I risultati chiave – invece – sono l’esito di una serie di azioni, sono l’esito di porzioni del mio “business as usual”, la metrica su cui ci concentriamo – e sulla quale creiamo la nostra narrativa a tutta l’organizzazione – per verificare nel corso delle varie settimane se il nostro lavoro è efficace rispetto alla priorità sulle quali ci siamo focalizzati.

Lo so, è un gatto che si morde la coda: l’organizzazione descrive la strategia, definisce priorità di breve periodo, ne monitora il raggiungimento tramite i risultati chiave. Racconta strategia e OKR agli altri livelli, e questi rispondono valutando su cosa focalizzare il proprio lavoro nello stesso periodo, dichiarando ulteriormente come ne misureranno il raggiungimento. Il risultato è un cruscotto che mostra dove sta andando tutta l’organizzazione, perché sta andando in quella direzione, come dimostra che ci è arrivata.
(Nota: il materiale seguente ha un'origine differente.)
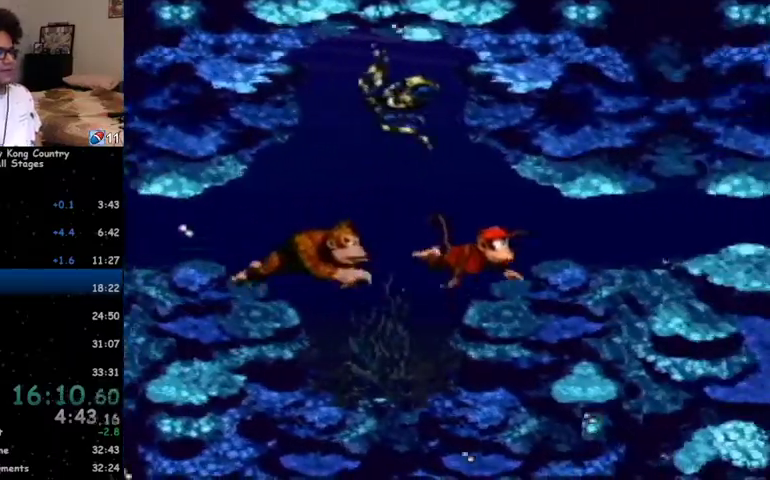
{"buttons": ["DPAD_RIGHT"], "events": []}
Non solo: si monitorano in tempo reale – di check-in in check-in, e di retrospettiva in retrospettiva – i cambiamenti di rotta, le emergenze che impattano l’organizzazione, o una parte di questa. 

Come la strategia è uno strumento politico, anche gli OKR lo sono

Perché come diceva Helmuth von Moltke (1800–1891), il feldmaresciallo tedesco noto come Moltke il Vecchio “Nessun piano operativo si estende con certezza oltre il primo incontro con la forza principale del nemico”.  E quindi anche se la validità degli OKR è un trimestre o un quadrimestre, e quindi un periodo relativamente breve, arriva sempre qualcosa dal mercato, dalla normativa, dalle mode o dai colleghi di un’altra area, che ci fa prendere la decisione di cambiare obiettivi, risultati… o la strategia.
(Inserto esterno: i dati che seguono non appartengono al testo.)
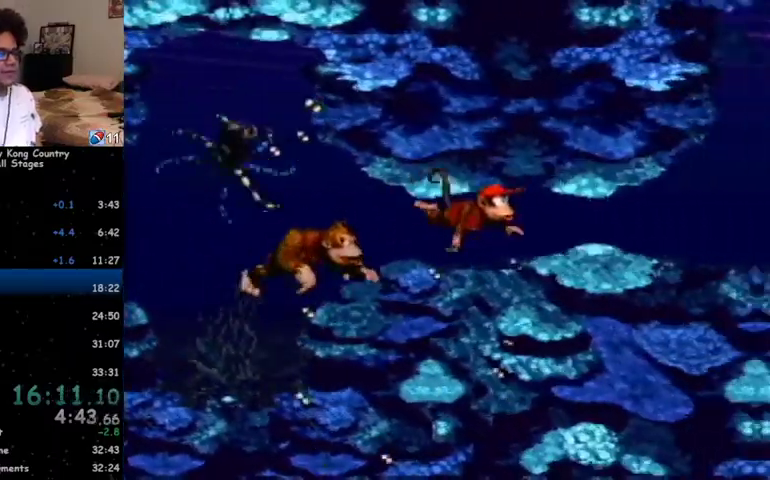
{"buttons": ["B", "DPAD_RIGHT"], "events": [[300, "B", "down"], [333, "B", "up"], [500, "B", "down"]]}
Non ci sono consulenti a cui potete affidare queste cose.
Come reagire alle sfide del mercato, come reagire alle sfide interne, come reagire alle emergenze, potete deciderlo solo voi. Voi con le vostre persone al vostro fianco.

Se volete ottenere il massimo da questo framework, il vero motore è la vostra intenzione di cambiare stile, cambiare approccio e diffondere una nuova cultura, meno basata sul controllo come lo conosciamo, e più basata sulla consapevolezza e sulla condivisione.